» **EXCERPT PROVIDED**
○ ○ ○ ○ ○
The headline was "The Surge Afghanistan Still Needs." Surge is not code for food or peace or environmental restoration or a moment's relief from the attentions of the world's oil, gas, and power addicts. Surge, in ignorant-American-newspaper-readerspeak is a term denoting the comical pretense that a criminal and genocidal invasion and occupation can be redeemed by escalating it. The term was coined in reference to Iraq, that hell on earth where pro-democracy demonstrators are now being murdered by the government that 20 years of war and sanctions built, even as that government demands reparations payments for recent US destruction.

Whenever a hopeless war drags on for year after year, with victory undefined and unimaginable, there is always an answer to the lack of progress, and that answer is always "send more troops." When violence goes down, more troops are needed to build on the success. When violence goes up, more troops are needed to clamp down. As I've reviewed in "War Is A Lie," this is traditional, and calling it a new name like "surge" won't make it moral, legal, or even "effective."
○ ○ ○ ○ ○
» **ENTRIES SHOWN**
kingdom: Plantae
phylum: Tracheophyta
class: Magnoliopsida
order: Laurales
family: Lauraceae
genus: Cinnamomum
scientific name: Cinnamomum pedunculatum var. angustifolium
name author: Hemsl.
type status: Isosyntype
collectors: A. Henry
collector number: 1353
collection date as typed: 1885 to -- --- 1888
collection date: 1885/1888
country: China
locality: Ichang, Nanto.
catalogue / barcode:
○ ○ ○ ○ ○
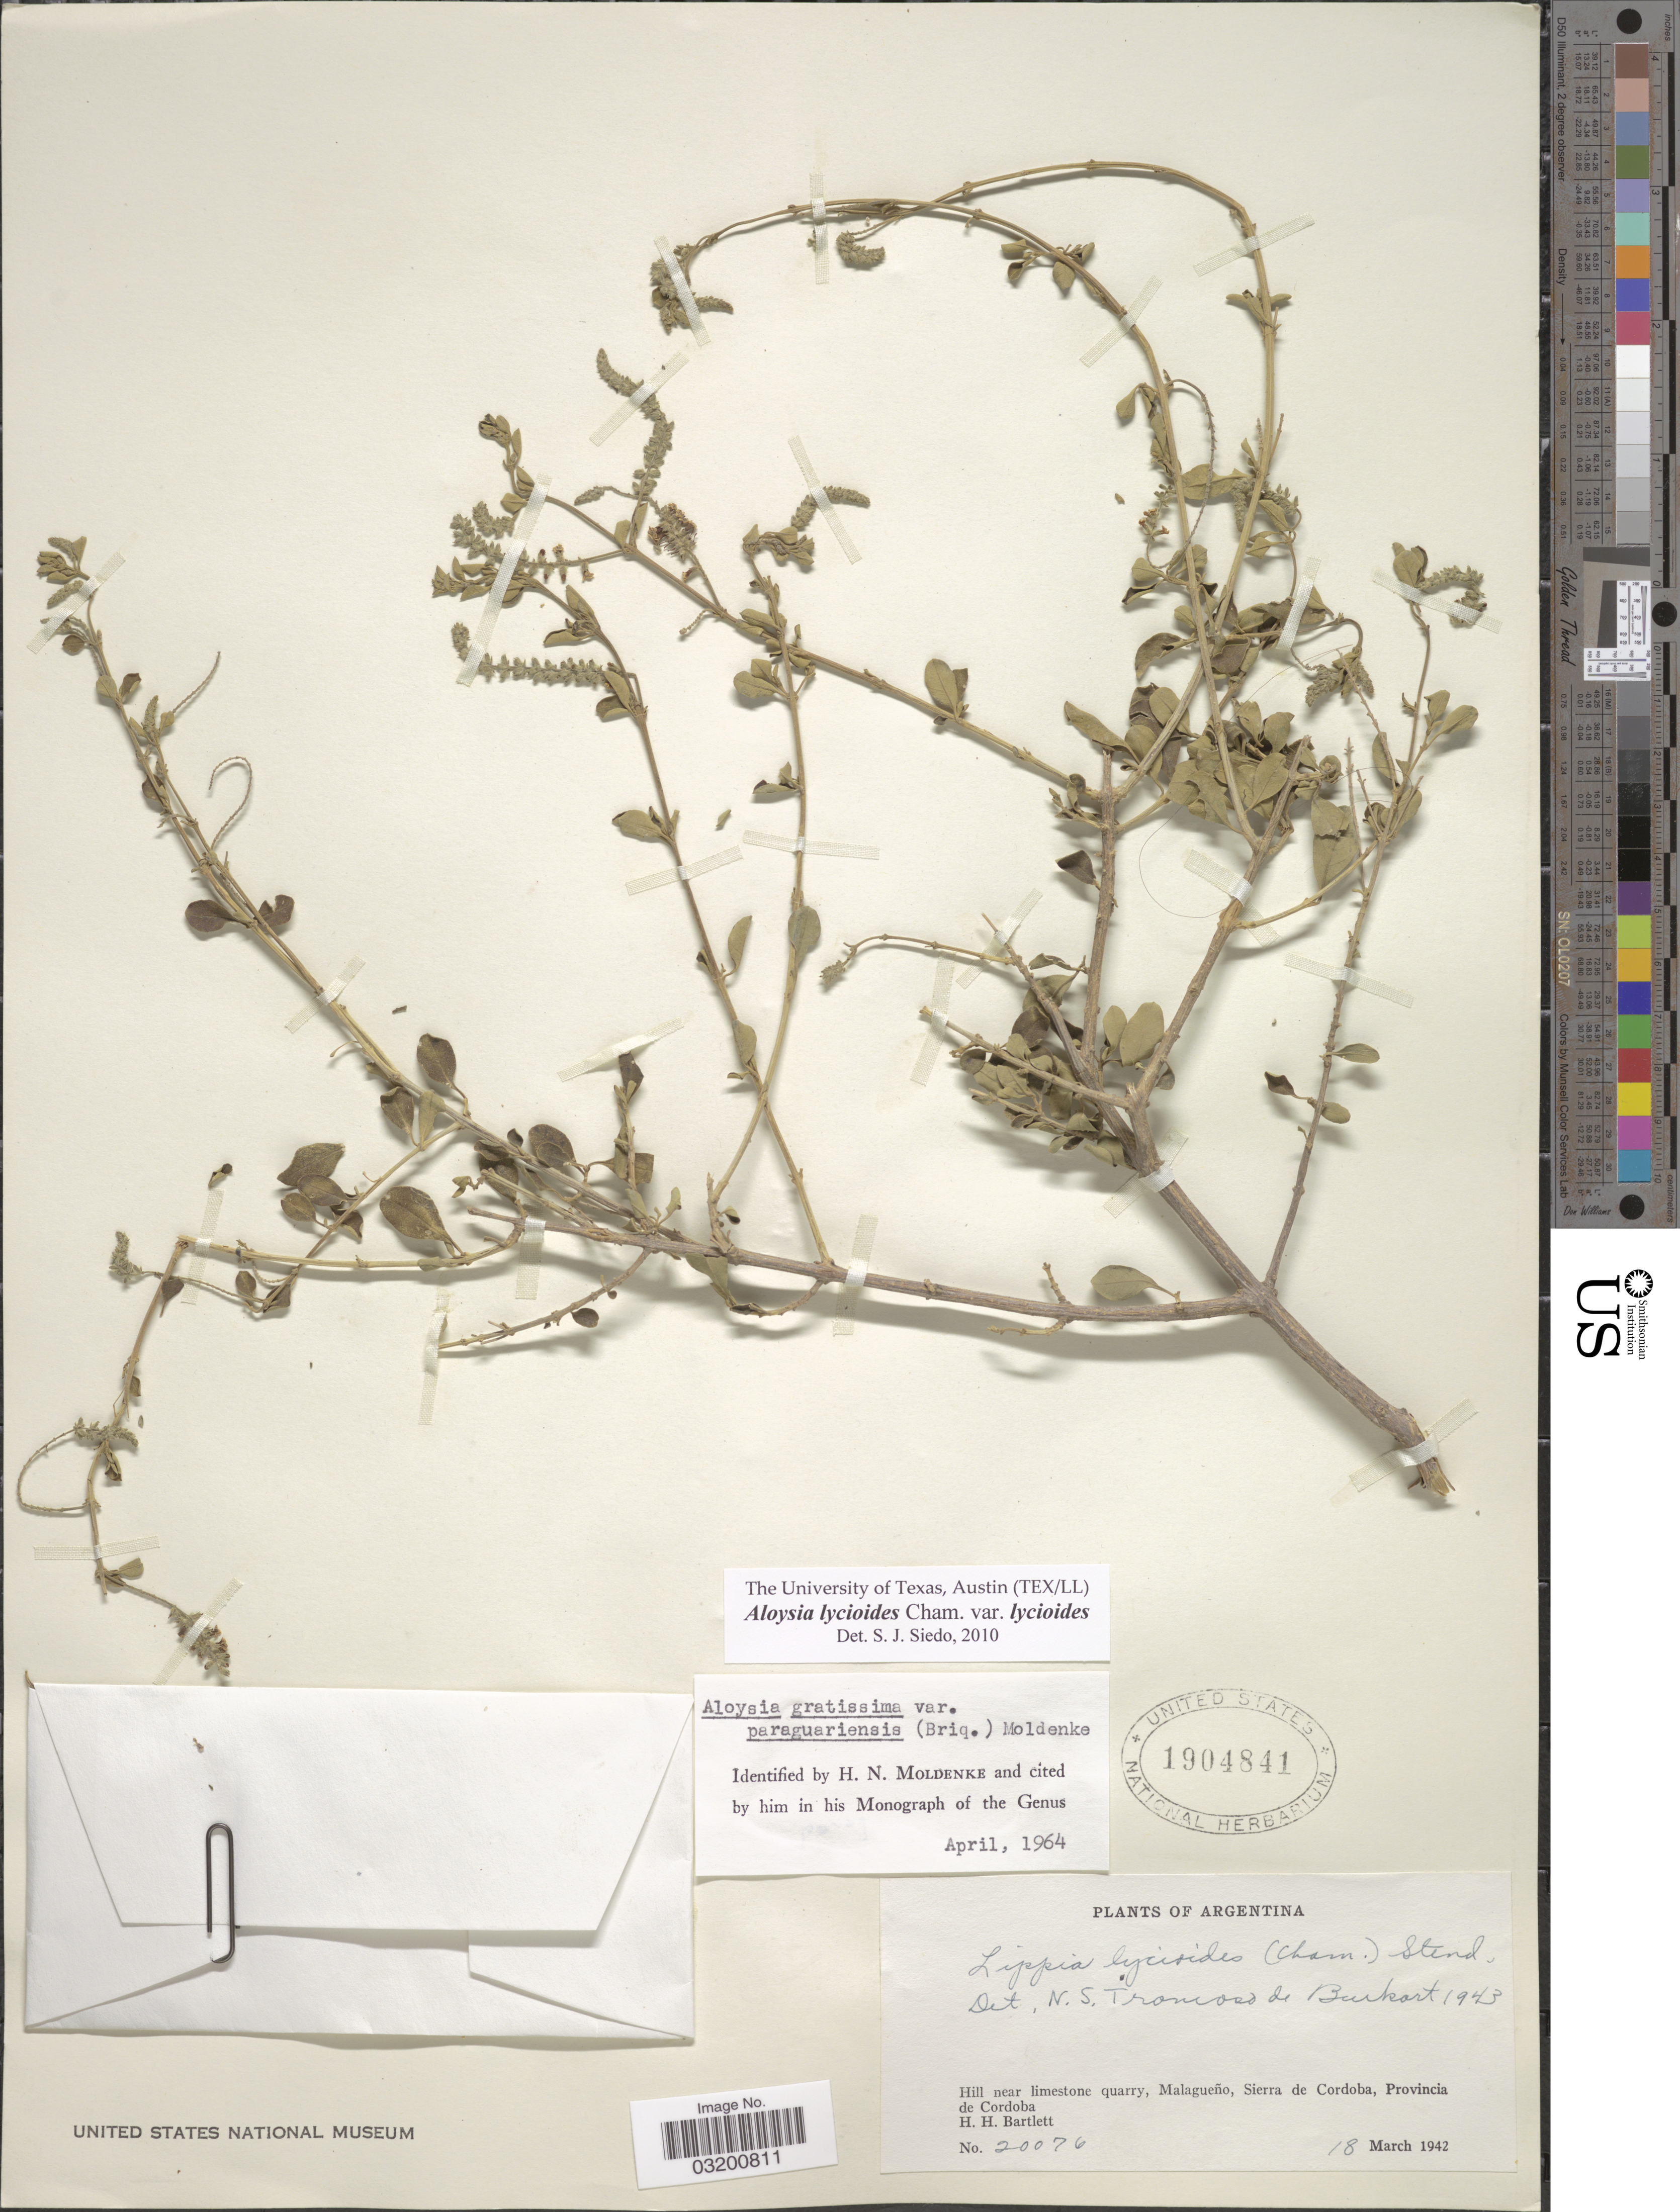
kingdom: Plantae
○ ○ ○ ○ ○
» **SET TASKS**
1. Could you reproduce, word for word, the part of the surge commentary that runs from "The headline was" down to "recent US destruction."?
2. Can you condense the paragraph of the surge commentary that begins "Whenever a hopeless war drags on" into a short bulleted list that keeps its main points?

» **FULL SOLUTIONS**
1.
The headline was "The Surge Afghanistan Still Needs." Surge is not code for food or peace or environmental restoration or a moment's relief from the attentions of the world's oil, gas, and power addicts. Surge, in ignorant-American-newspaper-readerspeak is a term denoting the comical pretense that a criminal and genocidal invasion and occupation can be redeemed by escalating it. The term was coined in reference to Iraq, that hell on earth where pro-democracy demonstrators are now being murdered by the government that 20 years of war and sanctions built, even as that government demands reparations payments for recent US destruction.

2.
- When a hopeless war drags on for years with victory undefined and unimaginable, the answer to the lack of progress is always "send more troops."
- If violence goes down, more troops are needed to build on the success; if violence goes up, more troops are needed to clamp down.
- This pattern is traditional, as reviewed in "War Is A Lie."
- Calling it a new name like "surge" won't make it moral, legal, or even "effective."